Attach the log and list files, showing all the analyses you mention in your cover section -- that is, the analyses upon which your main conclusions are based.

Typically, you will do a lot more analyses than you report. If this is the case, please attach another appendix. This one should be just a printout of the program file or files that did the unreported analyses. That's the program file(s), and explicitly not the log or list files. No comment is necessary or desirable, though a title (even hand written) on this last appendix would be appreciated.

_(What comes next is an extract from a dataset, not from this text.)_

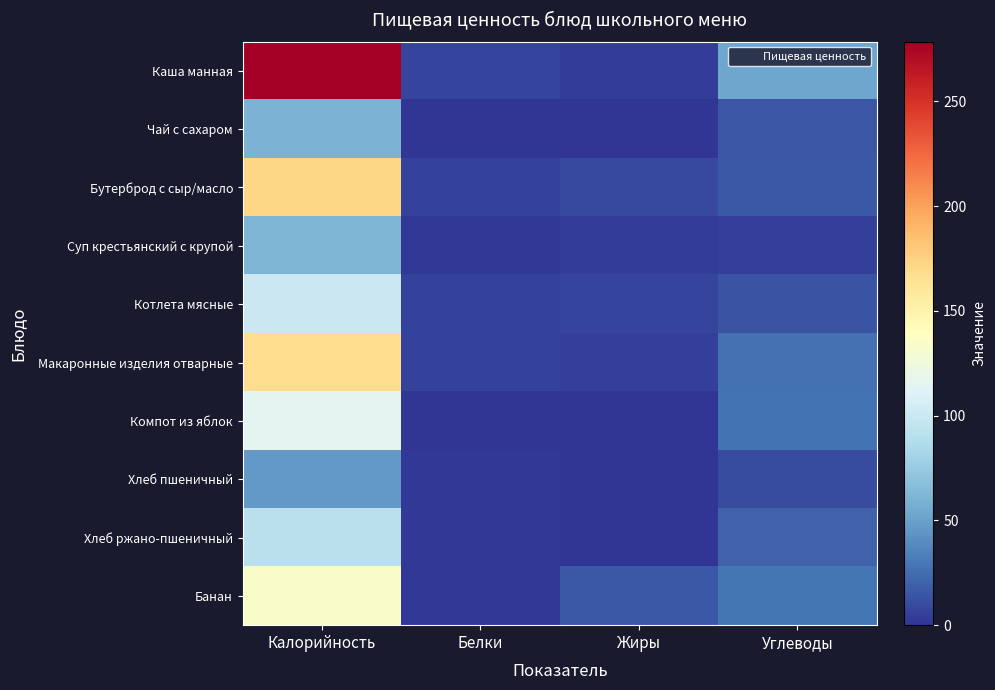

At Углеводы, list the series in order from smallest to largest.

Суп крестьянский с крупой, Хлеб пшеничный, Котлета мясные, Чай с сахаром, Бутерброд с сыр/масло, Хлеб ржано-пшеничный, Макаронные изделия отварные, Компот из яблок, Банан, Каша манная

I expect that most projects will be analyses of real data sets. But this need not be the case. For example, if you are a big fan of some other statistical software, your project could consist of re-doing a set of data analysis assignments using your software of choice. Let me be more explicit. Using both SAS and the other software,

  1. Assignment 3: Just the one frequency distribution.
  2. Assignment 4: Just produce the one F-statistic from Question 4. Don't bother with the hand-calculations of proportion of variation, or stating any conclusions.
  3. Assignment 5: Produce the ANOVA summary table for the two-way Time by Drug analysis (both main effects and the interaction), and do the custom tests from Question 8 any way you can (not necessarily with indicator dummy variables and no intercept). Good luck. This is an area where SAS is very strong and flexible compared to many other programs.
  4. Assignment 6: Just test the association between Race of Victim and Death Penalty, controlling for Race of Prisoner. Hand write the sum (that pooled chi-square) on your printout.
  5. Assignment 7: Do the tests for truck and case(truck), and also estimate the variance components any way you can. Don't worry if you cannot do the maximum likelihood method.
  6. Following Assignmments: I supppose I am going to have to keep adding to this part for the rest of the term. But if you want to do this final project, start by doing all the stuff above. Do not be concerned if you cannot do it all, but you should be able to do most of it if your favourite stat package is really that great.
Naturally, you will have done all the tasks already wth SAS. Just attach portions of your list files to the corresponding outputs from your favourite stat package, circling and labeelling the test statistcs so I can verify that you are getting the same results.

Other projects are possible, even for those without their own data.